* _Records to use_

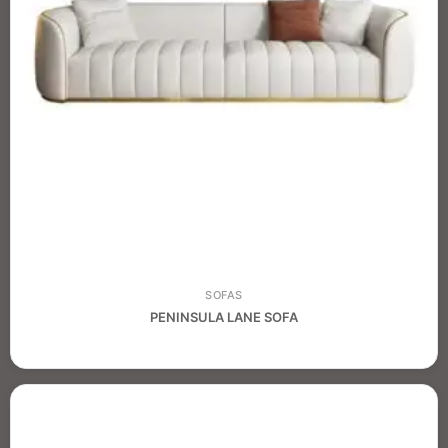
SOFAS
PENINSULA LANE SOFA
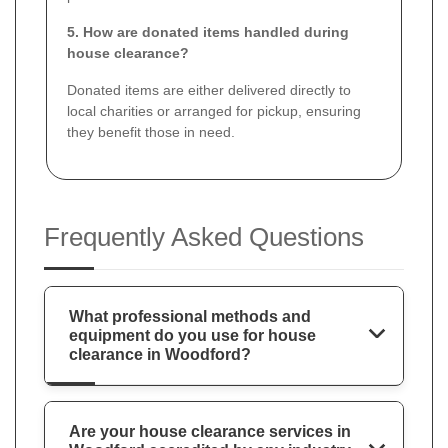
5. How are donated items handled during
house clearance?
Donated items are either delivered directly to
local charities or arranged for pickup, ensuring
they benefit those in need.
Frequently Asked Questions
What professional methods and
equipment do you use for house
clearance in Woodford?
Are your house clearance services in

* _Exercise_
In the entries above, find the line with "What professional methods and", then retype it and every line after it exactly.

* _Answer to the problem_
What professional methods and
equipment do you use for house
clearance in Woodford?
Are your house clearance services in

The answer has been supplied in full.